You might play the Dane contemplating taking his uncle’s life, or Medea driven to murder her entire family.
That is why freeing your caged voices is of the utmost importance.
’ He looked around the room at us. ‘And we begin today. May I have a volunteer?’
He waited. No one raised their hand.
‘Very well. Ms Madeleine, our arachnophobe.’ Casper gestured towards the centre of the circle. ‘If you please.’
Maddy stepped forward.
‘When was the last time you were frightened? And I’m not talking about creepy crawlies.’
‘Erm, I – I don’t know.’
‘Don’t stammer, please. This is a voice class. I won’t abide stammering.’
‘Sorry.’
‘When were you last frightened?’
Maddy stared down, searching the floor for an answer.
‘I don’t know, like maybe just over a year ago?’
‘Good, go on.’ Casper took a step forward.
‘It was, well, I was walking home from school – erm, from college – sorry.’
‘That’s quite all right.’ Casper came forward and placed one of his hands on her lower back, the other on her belly.
I saw her stiffen.
‘Please continue.’
‘I was walking home from college and I felt like I was being followed.’
‘Yes?’
‘And I looked behind me to see who it was, but I couldn’t quite tell. It was dark. It was winter. There weren’t many cars on the road.’
Maddy glanced sideways.

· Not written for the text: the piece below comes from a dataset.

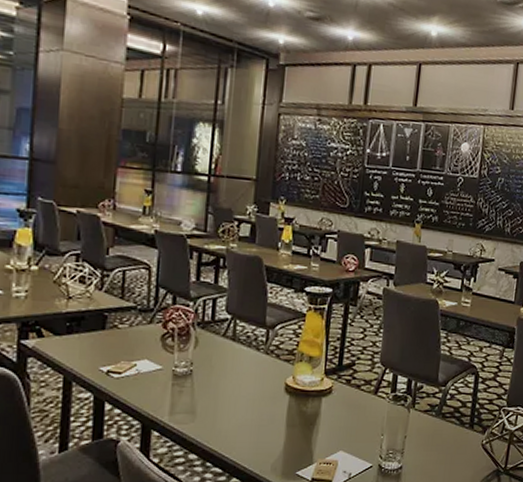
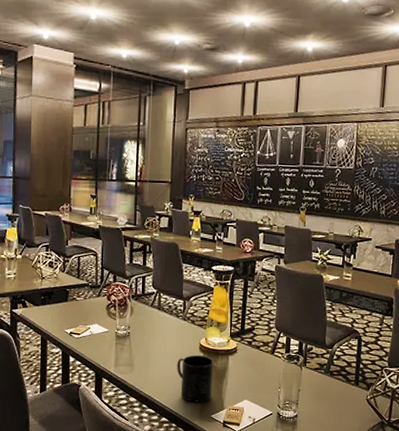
mug: none [254,398,302,457] -> present [177,355,213,403]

Casper pressed his palms against her middle.
‘Carry on,’ he murmured in her ear, ‘and think from your diaphragm.’
‘And I don’t know, I thought it might be my – my uncle.’
‘Don’t stammer.’
‘Sorry – I thought it might be him. And we, well, we don’t see him any more, my family, we don’t talk to him any more ever since – sorry, no, this isn’t about that – I, I wasn’t sure who it was behind me, whether it was him or not, so I started running.’
We were all silent, frozen in place.
‘I – I started running and I ran in the direction of home and – I don’t know – I thought I could hear him running after me, I didn’t know if it was my feet or his, but it was so loud, it was so loud, I thought he was right behind me. And – and I, I was fumbling for my keys—’
She began to cry.
‘Good, good,’ Casper whispered, his face inches from hers. ‘Let it out.’
‘And I – I dropped them and I bent down and picked them up and just kept running and running and I couldn’t breathe and it felt like he was right behind me, like I could feel him behind me, he’s a bad man, not a good man, and I knew I still had so far to run and I couldn’t breathe, I couldn’t breathe and – I can’t breathe – sir, I can’t breathe. ’
‘You can breathe. You’re letting it all out. This is good.’
‘No – no – please, I can’t breathe.’
‘You’re connecting to your inner life. You’re doing wonderfully.’
‘Please – please, sir – please—’
‘Sir’ – Obi stepped forward – ‘I think she’s having a panic attack.’
Casper let go of Maddy and wheeled round to face him. ‘She is not having a panic attack, she is having a natural vocal reaction to intense fear, she is learning to uncage her voice. Do not ever presume to tell me how to teach my lessons, young man.’
Obi replaced his hands in his pockets and took a step back.
Casper crossed his arms and waited. Maddy stood in the centre of the circle, bent at the waist. We watched in silence as her shoulders heaved up and down, hiccupping sobs escaping with every breath.
‘That’s it.’ Casper pursed his lips. ‘You’re fine now.
’ He cleared his throat. ‘Do you see what happened? What we just witnessed was Maddy nearly accessing her true voice. We short-circuited her impulse to hide her feelings away and accessed a more truthful place in her vocal range.’ His lip curled into a smile.
‘There now. Don’t you feel better after that?
’ Casper gave Maddy a light pat on the back. ‘Cathartic, yes?’